(Data items)
_ _ _ _ _

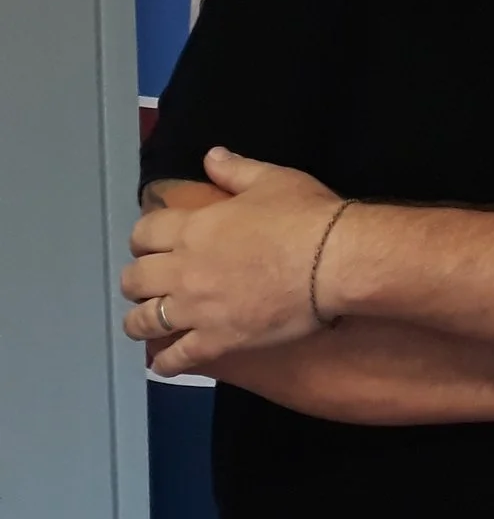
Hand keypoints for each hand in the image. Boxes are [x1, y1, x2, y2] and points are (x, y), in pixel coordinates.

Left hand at [121, 148, 342, 374]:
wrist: (334, 261)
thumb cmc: (306, 216)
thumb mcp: (273, 180)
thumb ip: (236, 170)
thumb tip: (211, 156)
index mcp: (192, 228)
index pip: (143, 233)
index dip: (144, 238)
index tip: (153, 244)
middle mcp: (183, 270)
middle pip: (134, 279)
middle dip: (138, 280)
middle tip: (152, 283)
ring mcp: (196, 309)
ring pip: (143, 322)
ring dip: (140, 321)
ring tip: (149, 323)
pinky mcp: (217, 340)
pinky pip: (176, 359)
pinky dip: (166, 363)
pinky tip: (165, 363)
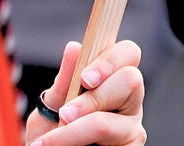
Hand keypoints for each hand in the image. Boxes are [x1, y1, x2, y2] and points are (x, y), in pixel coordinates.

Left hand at [23, 40, 146, 145]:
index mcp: (111, 80)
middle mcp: (129, 100)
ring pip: (115, 118)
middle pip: (132, 80)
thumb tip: (75, 47)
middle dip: (93, 97)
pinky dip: (77, 142)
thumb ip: (64, 79)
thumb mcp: (52, 104)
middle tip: (65, 113)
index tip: (85, 78)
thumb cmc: (51, 130)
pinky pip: (112, 142)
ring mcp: (132, 126)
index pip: (128, 53)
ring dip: (78, 128)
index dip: (110, 60)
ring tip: (52, 139)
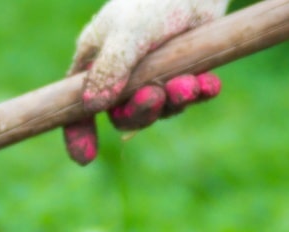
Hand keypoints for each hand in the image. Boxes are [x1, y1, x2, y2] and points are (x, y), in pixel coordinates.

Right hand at [62, 0, 230, 165]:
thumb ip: (111, 68)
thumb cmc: (151, 1)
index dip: (78, 133)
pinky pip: (189, 97)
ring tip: (190, 82)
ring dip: (175, 101)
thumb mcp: (127, 32)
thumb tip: (92, 107)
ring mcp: (154, 75)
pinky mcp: (184, 71)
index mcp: (96, 62)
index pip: (77, 106)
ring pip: (160, 110)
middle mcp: (121, 74)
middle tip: (157, 95)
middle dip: (141, 111)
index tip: (86, 158)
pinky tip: (211, 83)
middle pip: (123, 115)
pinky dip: (200, 93)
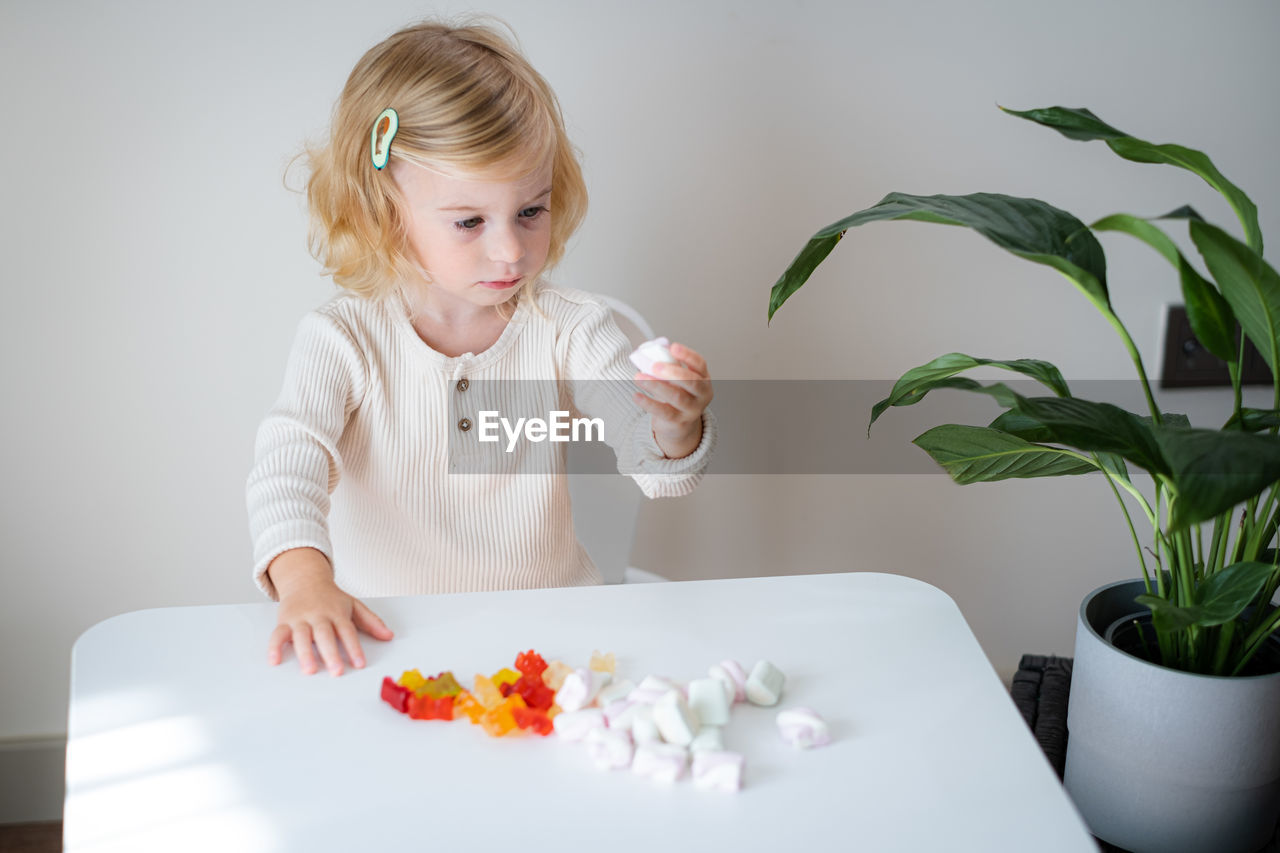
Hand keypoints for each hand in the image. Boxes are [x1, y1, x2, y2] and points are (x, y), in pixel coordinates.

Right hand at [265, 548, 393, 675]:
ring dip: (305, 653)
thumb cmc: (331, 598)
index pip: (347, 631)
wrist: (305, 579)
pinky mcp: (284, 621)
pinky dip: (274, 647)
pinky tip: (274, 661)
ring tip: (310, 670)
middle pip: (325, 634)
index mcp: (337, 613)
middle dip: (331, 653)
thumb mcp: (354, 605)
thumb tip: (389, 636)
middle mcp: (318, 615)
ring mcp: (300, 618)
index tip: (360, 664)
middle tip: (336, 671)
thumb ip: (371, 621)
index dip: (354, 648)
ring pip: (302, 636)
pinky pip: (277, 634)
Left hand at [633, 342, 713, 458]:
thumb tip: (649, 353)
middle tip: (654, 365)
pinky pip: (663, 412)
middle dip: (672, 371)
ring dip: (655, 385)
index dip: (687, 355)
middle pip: (691, 381)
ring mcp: (692, 410)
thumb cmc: (677, 395)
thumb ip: (668, 367)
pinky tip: (637, 396)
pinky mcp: (679, 422)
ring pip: (676, 396)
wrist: (680, 424)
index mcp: (703, 378)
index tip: (673, 347)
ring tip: (638, 377)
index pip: (699, 364)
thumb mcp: (677, 380)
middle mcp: (702, 394)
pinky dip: (648, 403)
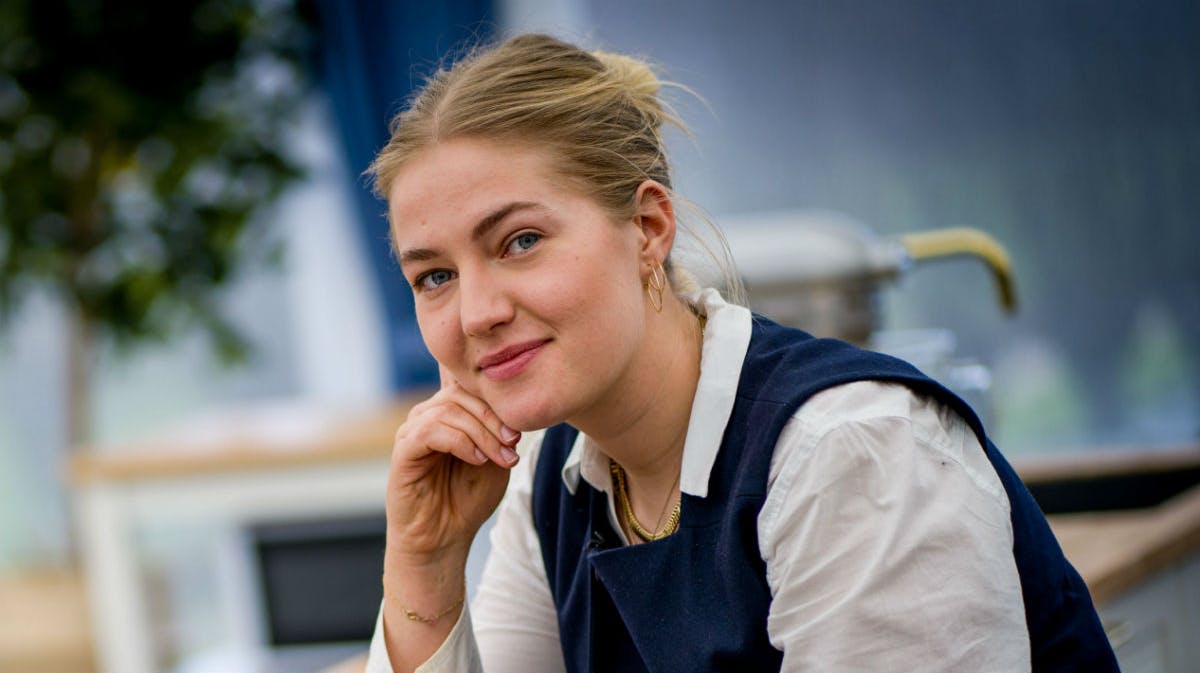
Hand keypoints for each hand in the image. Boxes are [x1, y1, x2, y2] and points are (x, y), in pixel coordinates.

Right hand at [385, 367, 520, 563]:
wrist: (445, 537)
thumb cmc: (468, 498)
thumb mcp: (495, 458)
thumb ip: (497, 429)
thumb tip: (509, 402)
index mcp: (449, 412)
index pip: (470, 384)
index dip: (497, 400)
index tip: (519, 431)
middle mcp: (427, 415)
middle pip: (460, 393)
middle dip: (493, 417)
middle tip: (513, 443)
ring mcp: (412, 431)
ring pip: (448, 410)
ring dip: (481, 433)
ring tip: (499, 457)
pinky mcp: (402, 450)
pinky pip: (429, 431)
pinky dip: (460, 442)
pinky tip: (477, 460)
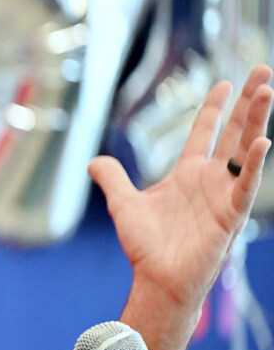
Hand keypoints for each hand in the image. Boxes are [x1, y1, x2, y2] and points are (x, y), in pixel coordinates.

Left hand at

_ _ _ _ _

What you need to do
For the string "Right", search the preceding data and copy every line that includes it.

Solution for this exercise
Right hand at [62, 0, 230, 165]:
Right hand at [265, 548, 393, 675]:
Right hand at [385, 367, 520, 563]:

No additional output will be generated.